> [What the exercise asks]: Reproduce the stretch of the writing-productivity text from "It’s your writer’s" through "in their lifetime.", word for word.

> [Text segment]:

Project Management for Writers
As rewarding as our job is, it is mentally exhausting and incredibly taxing. Other than the fact that it’s very time-demanding, it requires you to be in a certain headspace, with no interruptions, whatsoever. Unfortunately, it’s not always that easy to get into that state of mind, and when you aren’t, what you usually do in an hour can take you three times as long.
It’s always easy to find excuses for our lack of productivity when it comes to writing. We blame it on clutter, our families, and day jobs (if you have one). It’s easier to think and tell yourself that something is holding you back from pursuing your career in writing or getting back to it. The truth is that none of these things are holding you back as a writer. It’s not your high school teacher who told you to give up on writing or your lack of available time and resources.
It’s not you either. You’re not holding yourself back as a writer, even if you can’t stop comparing yourself to other successful writers in the field. Your procrastination is not an issue either, as long as you’re able to meet the deadlines. So, what is it that’s holding you back from writing one book after the other?
It’s your writer’s block. You’re probably fresh out of ideas and have no idea what to write next. Fortunately, we are here to tell you how to move past this dreadful stage of stagnation that every writer experiences at least once in their lifetime.
How to Get Out of Your Creative Rut
As you were searching for solutions, you were probably thinking of all the possibilities holding you back from writing your book, article, or blog post. If you think about it, you wouldn’t be here, seeking help, if you knew what to write. Instead, you would already be working on your next piece. You’d work it out, regardless of the endless possibilities for excuses that you can come up with.

> [Rows]:
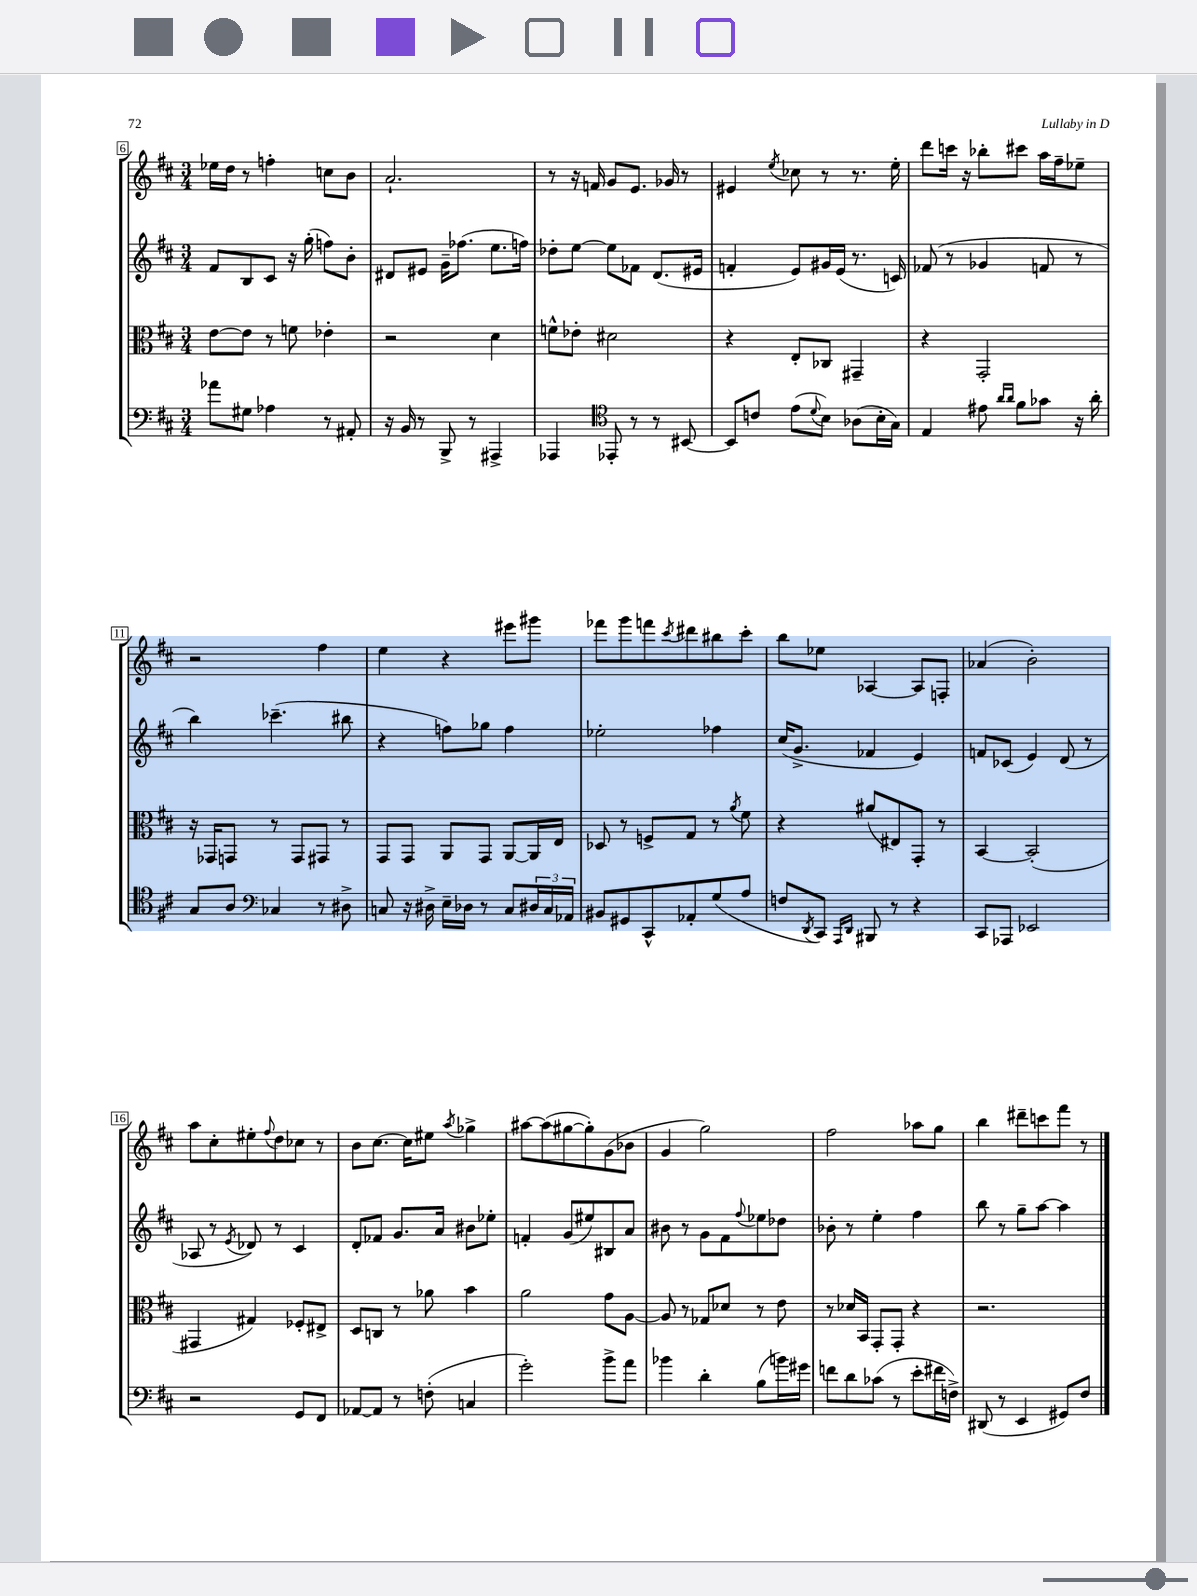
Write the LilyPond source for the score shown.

<<
\new StaffGroup <<
\new Staff = "s0" {
    \clef treble \key d \major \numericTimeSignature \time 3/4
    ees''16 d''16 r8 f''4-. c''8 b'8 |
    a'2.-! |
    r8 r16 f'16 g'8 e'8. ges'16 r8 |
    eis'4 \acciaccatura { e''8 } ces''8 r8 r8. e''16-. |
    d'''8 c'''16 r16 bes''8-. cis'''8 a''16 fis''16-- ees''8-- |
    r2 fis''4 |
    e''4 r4 eis'''8 gis'''8 |
    fes'''8 g'''8 f'''8 \acciaccatura { cis'''8 } dis'''8 bis''8 cis'''8-. |
    b''8 ees''8 aes4~ aes8 f8-. |
    aes'4( b'2-.) |
    a''8 cis''8-. eis''8-. \appoggiatura { fis''8 } d''8 ces''8 r8 |
    b'8 cis''8.~ cis''16 eis''8 \acciaccatura { a''8 } ges''4-> |
    ais''8~ ais''8( gis''8~ gis''8-.) g'8( bes'8 |
    g'4 g''2) |
    fis''2 aes''8 g''8 |
    b''4 dis'''8-- c'''8 fis'''8 r8 \bar "|." |
}
\new Staff = "s1" {
    \clef treble \key d \major \numericTimeSignature \time 3/4
    fis'8 b8 cis'8 r16 g''16-.( f''8) b'8-. |
    dis'8 eis'8 g'16-- fes''8.( e''8. f''16) |
    des''8-. e''8~ e''8 fes'8 d'8.( eis'16 |
    f'4-. e'8) gis'16 e'16( r8. c'16) |
    fes'8( r8 ges'4 f'8 r8 |
    b''4) ces'''4.--( bis''8 |
    r4 f''8) ges''8 f''4 |
    ees''2-. fes''4 |
    cis''16( g'8.-> fes'4 e'4) |
    f'8 ces'8( e'4) d'8( r8 |
    aes8 r8 \acciaccatura { e'8 } des'8) r8 cis'4 |
    d'8-. fes'8 g'8. a'16 bis'8 ees''8-. |
    f'4-. g'8( eis''8) bis8 a'8 |
    bis'8 r8 g'8 fis'8 \appoggiatura { fis''8 } ees''8 des''8 |
    bes'8-. r8 e''4-. fis''4 |
    b''8 r8 g''8-- a''8~ a''4 \bar "|." |
}
\new Staff = "s2" {
    \clef alto \key d \major \numericTimeSignature \time 3/4
    e'8~ e'8 r8 f'8 ees'4-. |
    r2 d'4 |
    f'8-^ ees'8-. dis'2 |
    r4 e8-. ces8 gis,4-- |
    r4 g,2-. |
    r16 ges,16 g,8 r8 g,8 gis,8 r8 |
    g,8 g,8 a,8 g,8 a,8~ a,16 e16 |
    des8 r8 f8-> g8 r8 \acciaccatura { a'8 } fis'8 |
    r4 ais'8( eis8) g,8-. r8 |
    b,4~ b,2-.( |
    gis,4 gis4) fes8-. eis8-> |
    d8 c8 r8 aes'8 b'4 |
    a'2 g'8 a8~ |
    a8 r8 ges8 des'8 r8 e'8 |
    r8 des'16 b,16 g,8-. g,8-. r4 |
    r2. \bar "|." |
}
\new Staff = "s3" {
    \clef bass \key d \major \numericTimeSignature \time 3/4
    aes'8 gis8 aes4 r8 ais,8-. |
    r16 b,16 r8 b,,8-> r8 ais,,4-> |
    aes,,4 \clef tenor ees,8-. r8 r8 bis,8~ |
    bis,8 c'8 e'8( \appoggiatura { d'8 } b8) aes8( b16-. g16) |
    e4 eis'8 \grace { a'16 a'16 } fis'8 ges'8 r16 a'16-. |
    g8 a8 \clef bass ces4 r8 dis8-> |
    c8 r16 dis16-> e16-- des16 r8 c8 \tuplet 3/2 { dis16 c16 aes,16 } |
    bis,8 gis,8 cis,8-^ aes,8-. g8( a8 |
    f8 \acciaccatura { d,8 } cis,8) \grace { a,,16 d,16 } bis,,8 r8 r4 |
    cis,8 aes,,8 ees,2 |
    r2 g,8 fis,8 |
    aes,8~ aes,8 r8 f8-.( c4 |
    g'2-.) b'8-> a'8 |
    bes'4 d'4-. b8( b'16) gis'16 |
    f'8 d'8 ces'8( r8 e'8-. fis'16 f16->) |
    dis,8( r8 e,4 gis,8) fis8 \bar "|." |
}
>>
>>
\layout { \context { \Score currentBarNumber = #6 \override BarNumber.stencil = #(make-stencil-boxer 0.1 0.3 ly:text-interface::print) } }
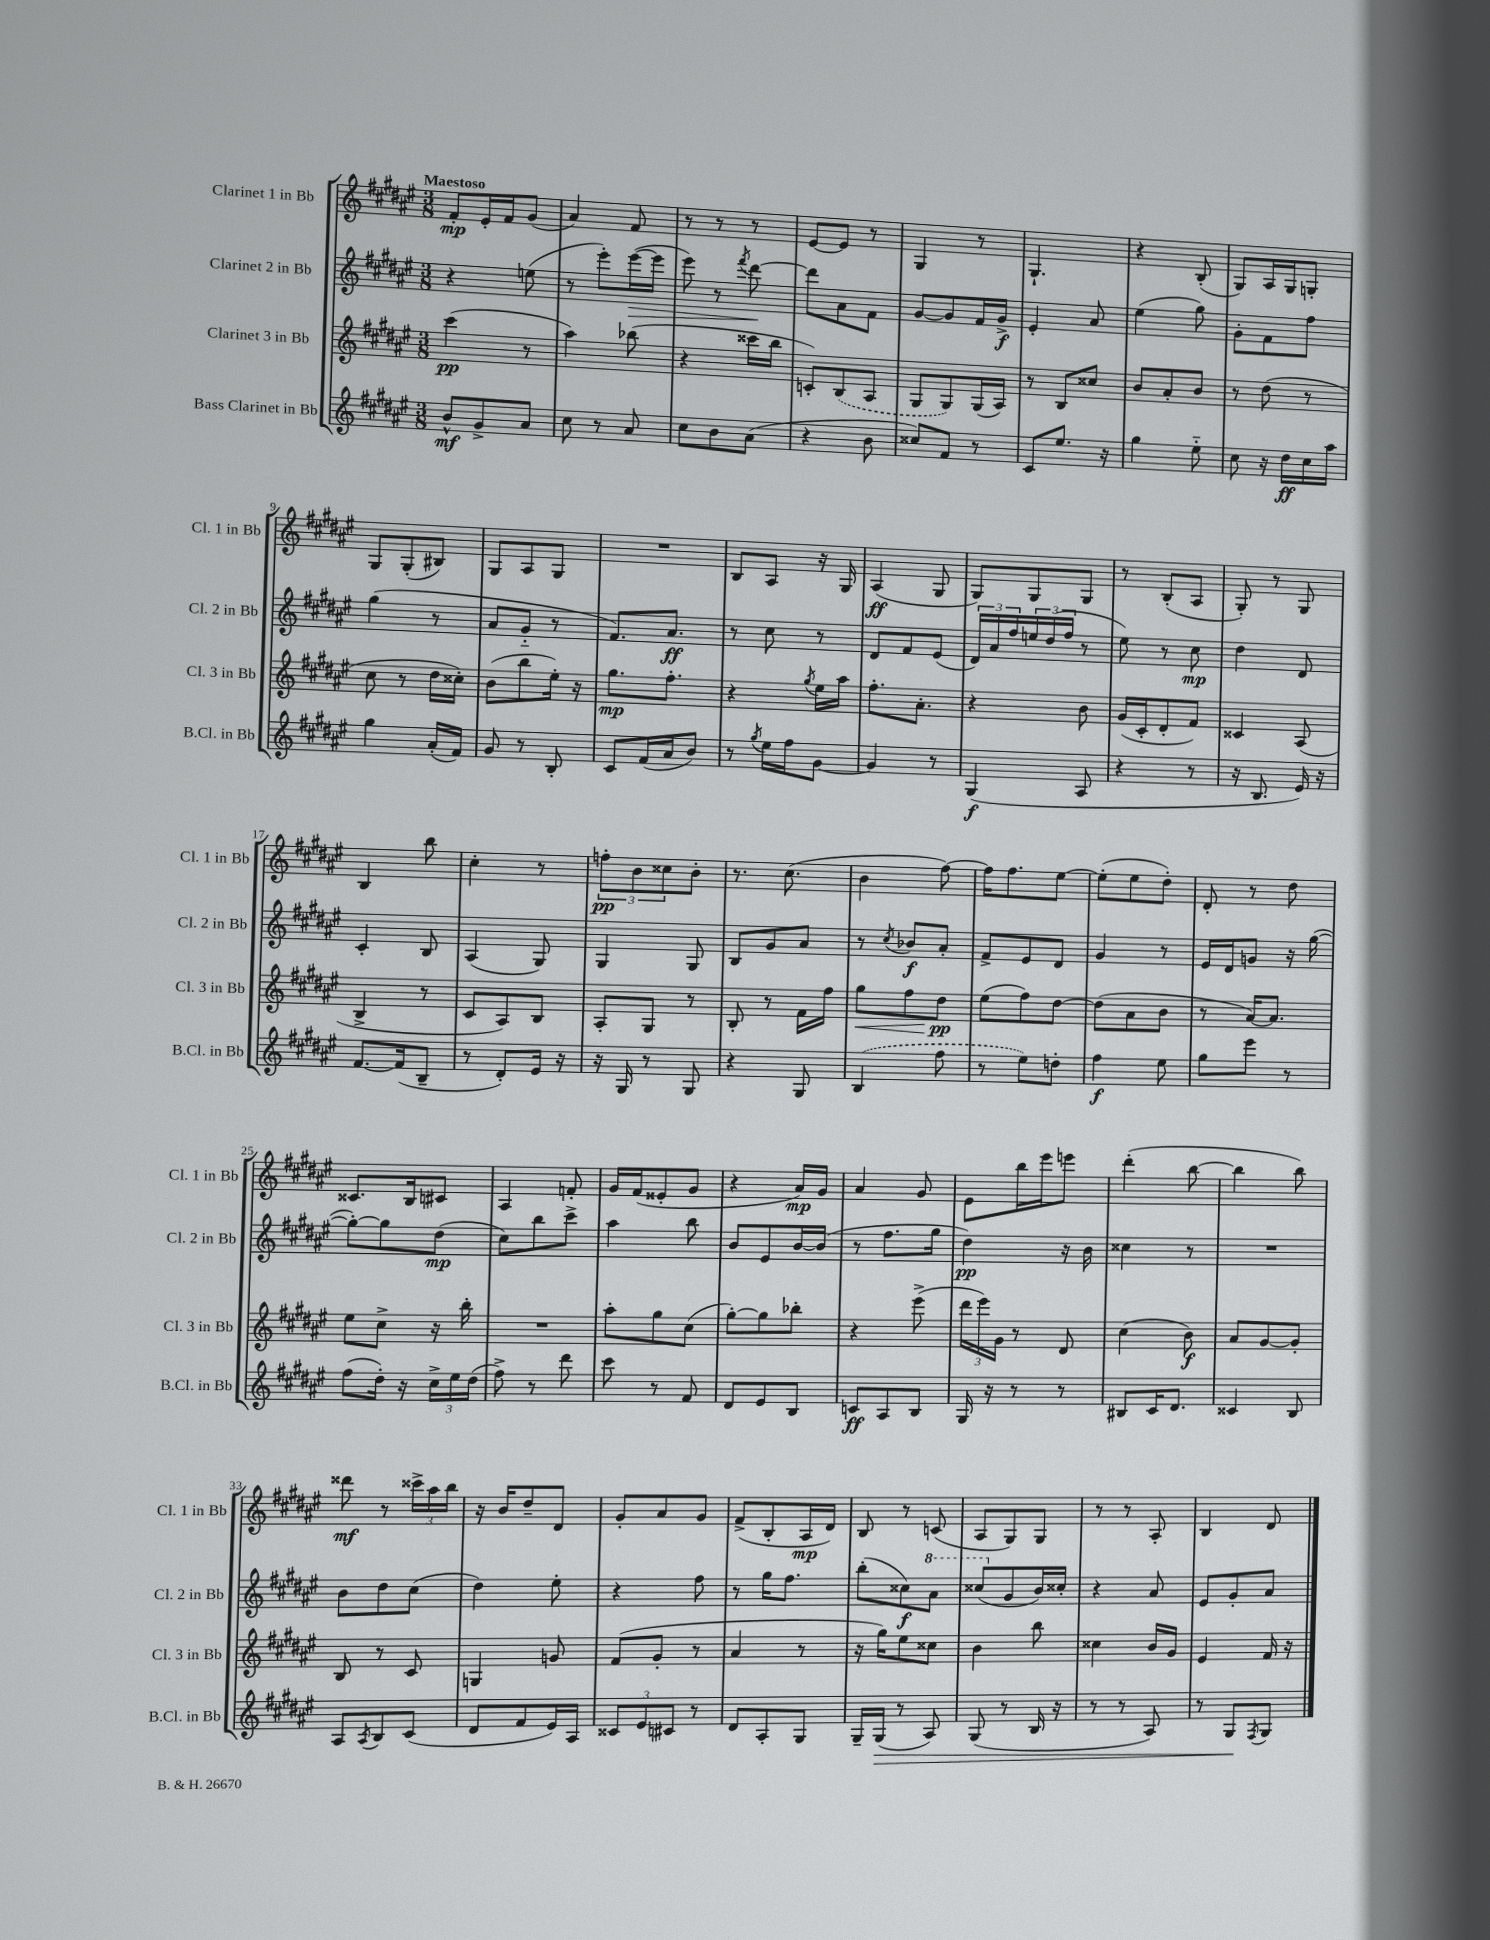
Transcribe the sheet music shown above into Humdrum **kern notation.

**kern	**kern	**kern	**kern
*staff4	*staff3	*staff2	*staff1
*clefG2	*clefG2	*clefG2	*clefG2
*k[f#c#g#d#a#e#]	*k[f#c#g#d#a#e#]	*k[f#c#g#d#a#e#]	*k[f#c#g#d#a#e#]
*M3/8	*M3/8	*M3/8	*M3/8
8b^^	(4ccc#	4r	8f#'
8g#^	.	.	16e#'
.	.	.	16f#
8a#	8r	(8ee	(8g#
=	=	=	=
8cc#	4aa#)	8r	4a#)
8r	.	8eee#')	.
8a#	(8bb-	([16eee#	8f#
.	.	16eee#]	.
=	=	=	=
8cc#	4r	8eee#)	8r
8b	.	8r	8r
.	.	8qfff#	.
(8a#	16ccc##	[8ddd#	8r
.	16bb	.	.
=	=	=	=
4r	8c')	8ddd#]	[8e#
.	(8B	8a#	8e#]
8b	8A#	8f#	8r
=	=	=	=
8cc##)	8G#	[8g#	4G#
8f#	8G#)	8g#]	.
8r	(16G#	16f#	8r
.	16A#)	16g#^	.
=	=	=	=
8c#	8r	4e#'	4.G#`
8.ee#	8B	.	.
.	8cc##	8a#	.
16r	.	.	.
=	=	=	=
4gg#	8b	(4ee#	4r
.	8a#'	.	.
8ee#'~	8b	8gg#)	(8B'
=	=	=	=
8cc#	8r	8g#'	8G#)
16r	(8dd#	8f#	16A#
16dd#	.	.	16G#
16cc#	8r	8ff#	8G'
16aa#	.	.	.
=	=	=	=
4gg#	8cc#	(4gg#	8G#
.	8r	.	(8G#'
(16a#'	16dd#	8r	8B#)
16f#)	16cc##')	.	.
=	=	=	=
8g#	(8b	8a#	8G#
8r	8bb	8g#'~	8A#
8B'	16ee#')	8r	8G#
.	16r	.	.
=	=	=	=
8c#	8.gg#	8.f#)	4.r
(16f#	.	.	.
16a#	8.ff#'	8.a#	.
8b)	.	.	.
=	=	=	=
8r	4r	8r	8B
8qgg#	.	.	.
16ee#	.	8cc#	8A#
16ff#	.	.	.
.	8qgg#	.	.
[8g#	16ee#	8r	16r
.	16aa#	.	16G#
=	=	=	=
4g#]	8.ff#'	8d#	(4A#
.	.	8f#	.
.	8.a#'	.	.
8r	.	(8e#	8G#
=	=	=	=
(4G#	4r	24d#)	8G#)
.	.	24a#	.
.	.	24ff#	.
.	.	24ee	8G#
.	.	(24dd#	.
.	.	24ff#	.
8A#	8b	8r	8G#
=	=	=	=
4r	(16g#	8ee#)	8r
.	16c#'	.	.
.	8d#'	8r	(8B'
8r	8f#)	8cc#	8A#
=	=	=	=
16r	4c##	4dd#	8G#')
8.B	.	.	.
.	.	.	8r
16e#)	(8A#	8d#	8G#
16r	.	.	.
=	=	=	=
[8.f#	4B^	4c#'	4B
(16f#]	.	.	.
8B~	8r	8B	8bb
=	=	=	=
8r	8c#	(4A#	4cc#'
8d#')	8A#)	.	.
16e#	8B	8G#)	8r
16r	.	.	.
=	=	=	=
16r	8A#'	4G#	12ff'
16G#	.	.	.
.	.	.	12b
8r	8G#	.	.
.	.	.	12cc##
8G#	8r	8G#	8b'
=	=	=	=
4r	8B'	8B	8.r
.	8r	8g#	.
.	.	.	(8.cc#
8G#	16f#	8a#	.
.	16ff#	.	.
=	=	=	=
(4B	8gg#	8r	4b
.	.	8qcc#	.
.	8ff#	8b-	.
8ff#	8dd#	8a#'	[8ff#)
=	=	=	=
8r	(8ee#	8f#^	16ff#]
.	.	.	8.ff#
8ee#)	8ff#)	8e#	.
8dd'	[8dd#	8d#	[8ee#
=	=	=	=
4ff#	(8dd#]	4g#	(8ee#']
.	8a#	.	8ee#
8ee#	8b	8r	8dd#')
=	=	=	=
8gg#	8r	16e#	8d#'
.	.	16d#	.
8eee#	[16a#)	8g	8r
.	8.a#]	.	.
8r	.	16r	8dd#
.	.	([16gg#	.
=	=	=	=
(8ff#	8ee#	8gg#'_)	8.c##
16dd#')	8cc#^	8gg#]	.
16r	.	.	16B
24cc#^	16r	(8dd#	8c#
24ee#	.	.	.
.	16bb'	.	.
(24dd#	.	.	.
=	=	=	=
8ff#^)	4.r	8cc#)	4A#
8r	.	8bb	.
8ddd#	.	8ccc#^	8f'
=	=	=	=
8ccc#	8aa#'	4aa#	16g#
.	.	.	(16f#
8r	8gg#	.	8e##'
8f#	(8cc#	8bb	8g#
=	=	=	=
8d#	[8gg#')	8b	4r
8e#	8gg#]	8e#	.
8B	8bb-'	[16b	16a#)
.	.	(16b]	16g#
=	=	=	=
8c	4r	8r	4a#
8A#	.	8.ff#	.
8B	(8eee#^	.	8g#
.	.	16gg#	.
=	=	=	=
16G#	24ddd#	4dd#)	8e#
.	24eee#)	.	.
16r	.	.	.
.	24g#	.	.
8r	8r	.	16bb
.	.	.	16eee#
8r	8d#	16r	8eee
.	.	16b	.
=	=	=	=
8B#	(4cc#	4cc##	(4ddd#'
16c#	.	.	.
8.d#	.	.	.
.	8b)	8r	[8bb
=	=	=	=
4c##	8a#	4.r	4bb]
.	[8g#	.	.
8B	8g#']	.	8bb)
=	=	=	=
8A#	8B	8b	8ddd##
8qA#	.	.	.
8B	8r	8dd#	8r
(8c#	8c#	(8cc#	24ccc##^
.	.	.	24aa#
.	.	.	24bb
=	=	=	=
8d#	4G	4dd#)	16r
.	.	.	16b
8f#	.	.	8dd#~
16e#)	8g	8ee#'	8d#
16A#	.	.	.
=	=	=	=
12c##	(8f#	4r	8g#'
12e#	.	.	.
.	8g#'	.	8a#
12c#	.	.	.
8r	8r	8ff#	8g#
=	=	=	=
8d#	4a#	8r	(8f#^
8A#'	.	16gg#	8B'
.	.	8.ff#	.
8G#	8r	.	16A#
.	.	.	16d#)
=	=	=	=
16G#~	16r	(8bb'	8B
(16G#	16gg#)	.	.
8r	8ee#	8cc##)	8r
8A#)	8cc##	8aa#	(8c
=	=	=	=
(8G#	4b	(8ccc##	8A#
8r	.	8g#	8G#)
16B	8bb	16b)	8G#
16r	.	16cc##'	.
=	=	=	=
8r	4cc##	4r	8r
8r	.	.	8r
8A#)	16b	8a#	8A#'
.	16g#	.	.
=	=	=	=
8r	4e#	8e#	4B
8G#	.	8g#'	.
8qF#	.	.	.
8G#	16f#	8a#	8d#
.	16r	.	.
==	==	==	==
*-	*-	*-	*-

> [Answer]:
It’s your writer’s block. You’re probably fresh out of ideas and have no idea what to write next. Fortunately, we are here to tell you how to move past this dreadful stage of stagnation that every writer experiences at least once in their lifetime.